#### EXERCISE TASK:
Pull out each line of the records below that contains the string "context".

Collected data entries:
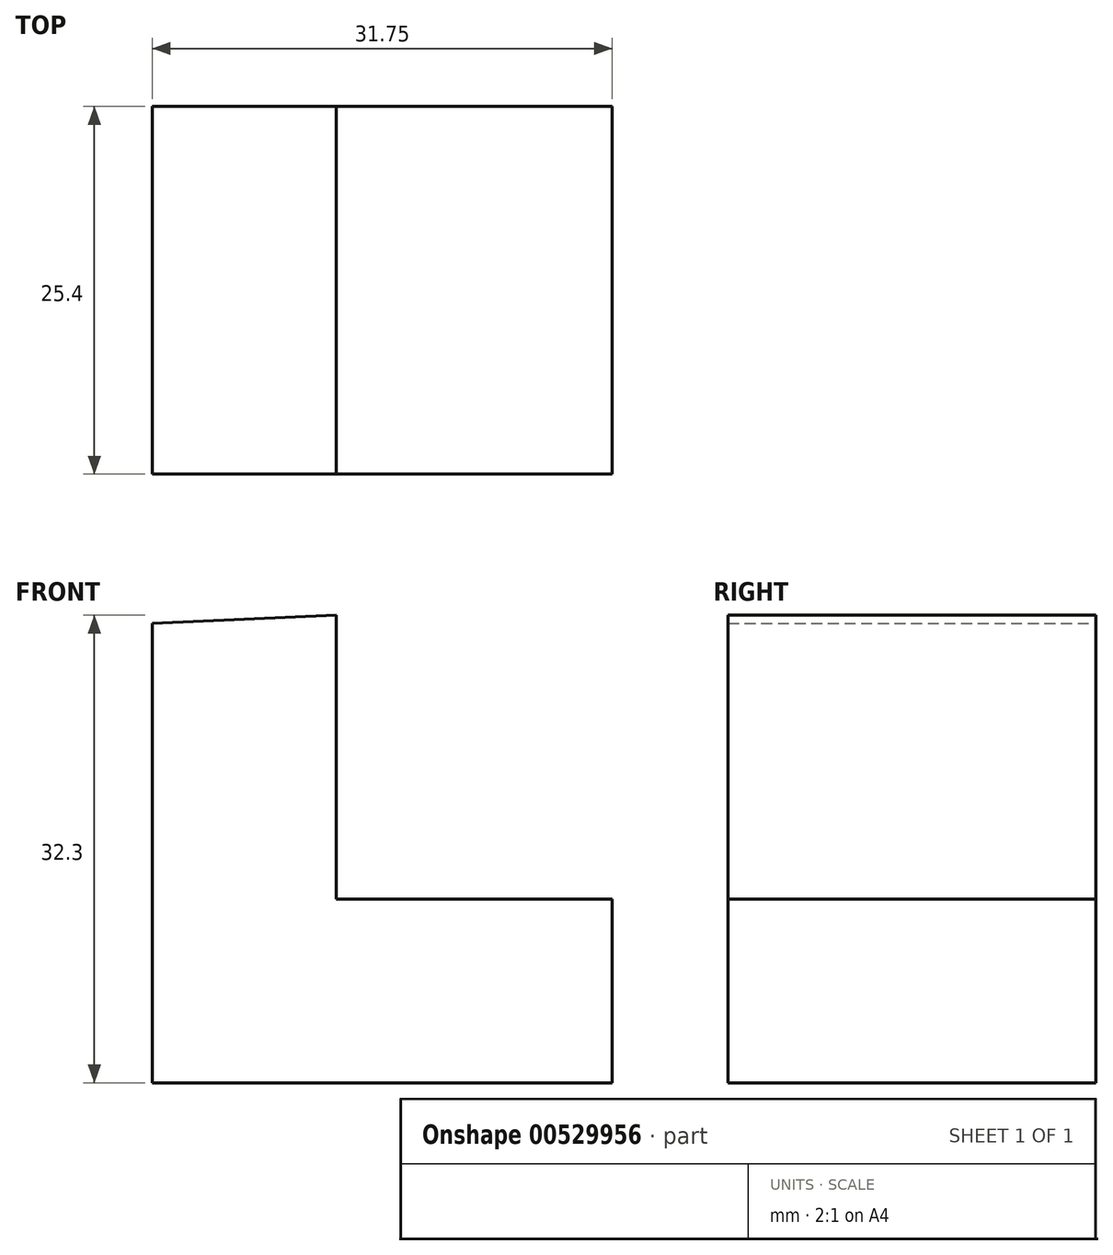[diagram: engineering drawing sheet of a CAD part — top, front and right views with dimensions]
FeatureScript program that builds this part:
annotation { "Feature Type Name" : "Feature", "Feature Type Description" : "" }
export const myFeature = defineFeature(function(context is Context, id is Id, definition is map)
    precondition{}
    {
        {
            var Q0;
            Q0=qCreatedBy(makeId("Front.planeOp"),FACE);
            var sketch = newSketch(context, id + "F0", { "sketchPlane" : qUnion([Q0])});
            skLineSegment(sketch, "E0", {"start": v(-67.2, 27.23) * mm, "end": v(-67.2, -4.52) * mm});
            skLineSegment(sketch, "E1", {"start": v(-67.2, -4.52) * mm, "end": v(-35.45, -4.52) * mm});
            skLineSegment(sketch, "E2", {"start": v(-35.45, -4.52) * mm, "end": v(-35.45, 8.18) * mm});
            skLineSegment(sketch, "E3", {"start": v(-35.45, 8.18) * mm, "end": v(-60.85, 8.18) * mm});
            skLineSegment(sketch, "E4", {"start": v(-54.5, 2.38) * mm, "end": v(-54.5, 27.78) * mm});
            skLineSegment(sketch, "E5", {"start": v(-54.5, 27.78) * mm, "end": v(-67.2, 27.23) * mm});
            skSolve(sketch);
        }
        {
            var Q0;
            Q0 = qSketchRegion(id + "F0", true);
            extrude(context, id + "F1", {"entities" : qUnion([Q0]), "depth" : 25.4 * mm, "offsetDistance" : 25.4 * mm});
        }
    });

#### TASK SOLUTION:
export const myFeature = defineFeature(function(context is Context, id is Id, definition is map)
            var sketch = newSketch(context, id + "F0", { "sketchPlane" : qUnion([Q0])});
            extrude(context, id + "F1", {"entities" : qUnion([Q0]), "depth" : 25.4 * mm, "offsetDistance" : 25.4 * mm});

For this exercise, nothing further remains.